15. When would you use adjusted R² instead of regular R²?

A) When you have multiple features and want to penalize complexity
B) When data is imbalanced
C) When doing classification
D) When R² is negative

Show Answer

Correct Answer: A

Explanation: Adjusted R² penalizes model complexity. Regular R² always increases when adding features (even random ones), but adjusted R² only increases if the new feature genuinely improves the model.

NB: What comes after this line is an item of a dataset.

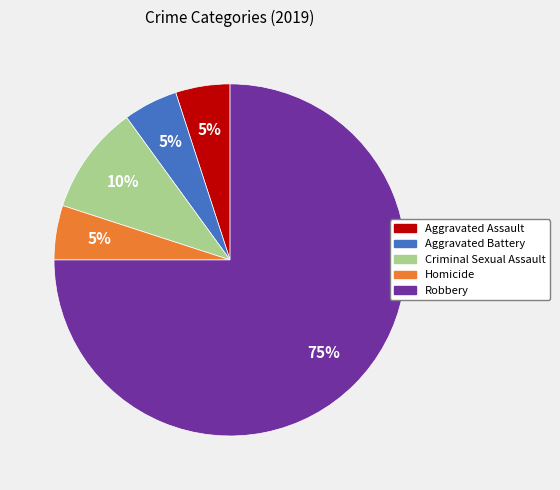

Is the sum of Robbery and Aggravated Battery greater than half?

Yes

Advanced Understanding Questions

16. (Bonus) A model has high precision but low recall for the positive class. What does this suggest about the decision threshold?

A) Threshold is too low
B) Threshold is too high
C) Threshold is perfect
D) Threshold doesn’t affect this

Show Answer

Correct Answer: B

Explanation: High precision + low recall means the model is very conservative - it only predicts positive when very confident (high threshold). Lowering the threshold would increase recall but decrease precision.

17. (Bonus) Why might statistical significance (p < 0.05) not always mean practical significance?

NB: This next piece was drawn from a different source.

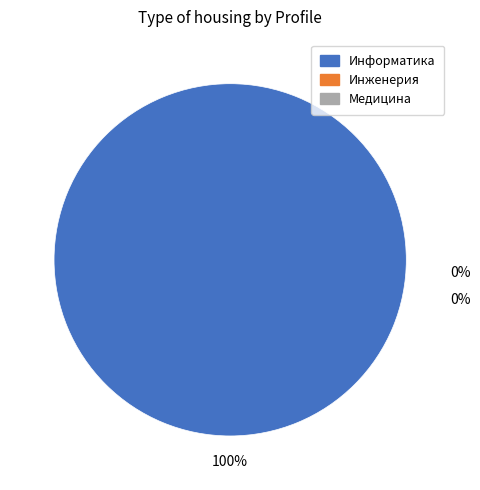

Rank the categories by value from highest to lowest.

Информатика, Инженерия, Медицина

A) Statistics are always wrong
B) Small differences can be statistically significant with large sample sizes
C) P-values are random
D) Only practical significance matters

Show Answer

Correct Answer: B

Explanation: With large sample sizes, even tiny differences become statistically significant. A 0.1% accuracy improvement might be statistically significant but not worth the deployment cost.

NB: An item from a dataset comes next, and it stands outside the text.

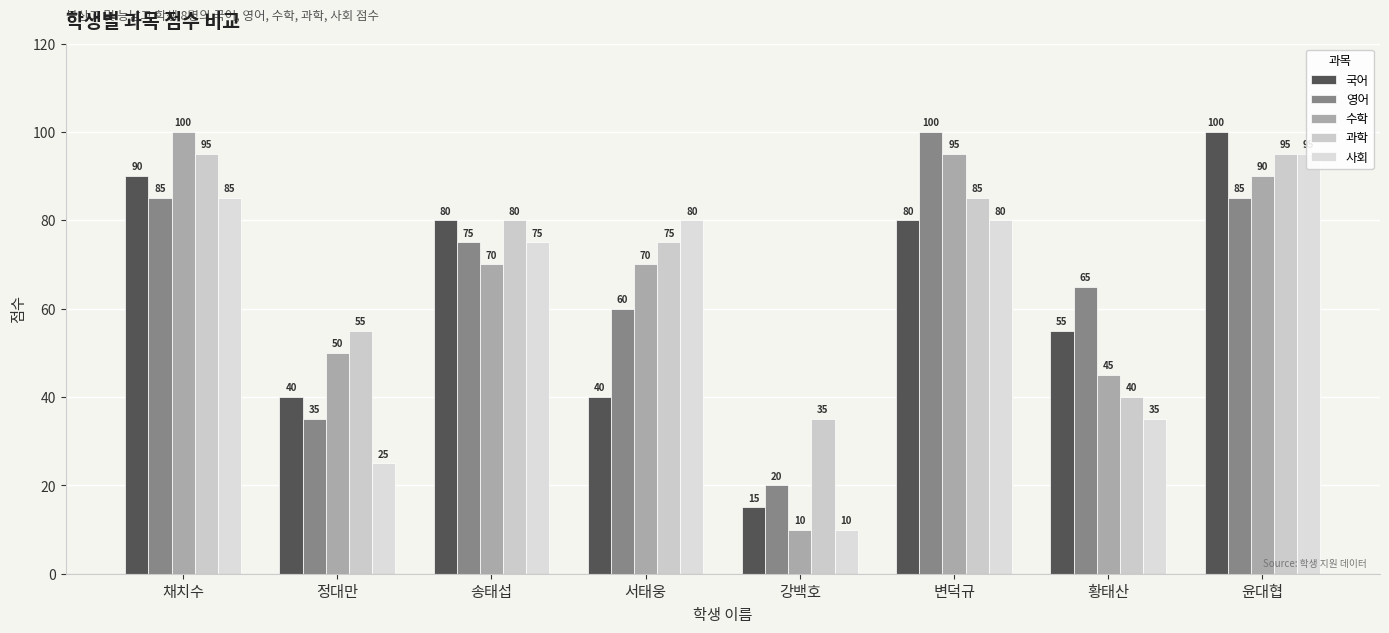

What is the spread (max minus min) of values at 정대만?

30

18. (Bonus) In RAG evaluation, what does “faithfulness” measure?

A) How well the retrieval works
B) Whether the generated answer stays true to retrieved context
C) User satisfaction
D) Response time

Show Answer

Correct Answer: B

Explanation: Faithfulness measures whether the generated answer is grounded in the retrieved documents - does it make up information or stick to the facts from retrieval?

Self-Check Guide

16-18 correct: Strong command of the evaluation workflow.
13-15 correct: Good understanding with a few gaps left to tighten.
10-12 correct: Solid progress; review the weaker concepts below.
7-9 correct: Revisit the missed topics before moving on.
0-6 correct: Review the Phase 16 materials and try again.

Knowledge Gaps to Address

Based on your incorrect answers, review:

Metrics (Q1-4, 13):

Classification metrics interpretation
Regression metrics selection
Metric trade-offs

LLM Evaluation (Q3, 8, 12, 18):

BLEU vs ROUGE vs BERTScore
Perplexity
Semantic evaluation
RAG-specific metrics

Fairness (Q5, 14):

Demographic parity vs equalized odds
80% rule
Bias measurement

Statistical Testing (Q6, 9, 11, 17):

Hypothesis testing
Sample size calculation
Practical vs statistical significance

Model Comparison (Q7, 10, 15, 16):

Cross-validation variants
Trade-off analysis
Threshold optimization

Next Steps

If you scored well (13+):

✅ Move to Phase 17: Debugging & Troubleshooting
✅ Complete the Phase 16 assignment
✅ Try advanced challenges

If you need review (< 13):

📚 Re-read relevant notebooks
🔄 Redo coding exercises
💬 Write down the concepts that still feel weak and review them deliberately
✍️ Retake quiz after review

Detailed Review Topics

Must-Know Concepts:

Classification Metrics
- Precision, Recall, F1-Score
- Confusion matrix interpretation
- ROC-AUC and PR-AUC
- Threshold selection
Regression Metrics
- MAE, RMSE, R²
- Residual analysis
- Metric selection criteria
Fairness Metrics
- Demographic parity
- Equalized odds
- Bias detection
- Mitigation strategies
LLM Evaluation
- BLEU, ROUGE scores
- Perplexity
- Semantic similarity
- Human evaluation
Statistical Comparison
- Cross-validation
- Hypothesis testing
- A/B testing
- Sample size calculation

Congratulations on completing Phase 16. You now have a stronger foundation for evaluating ML and AI systems.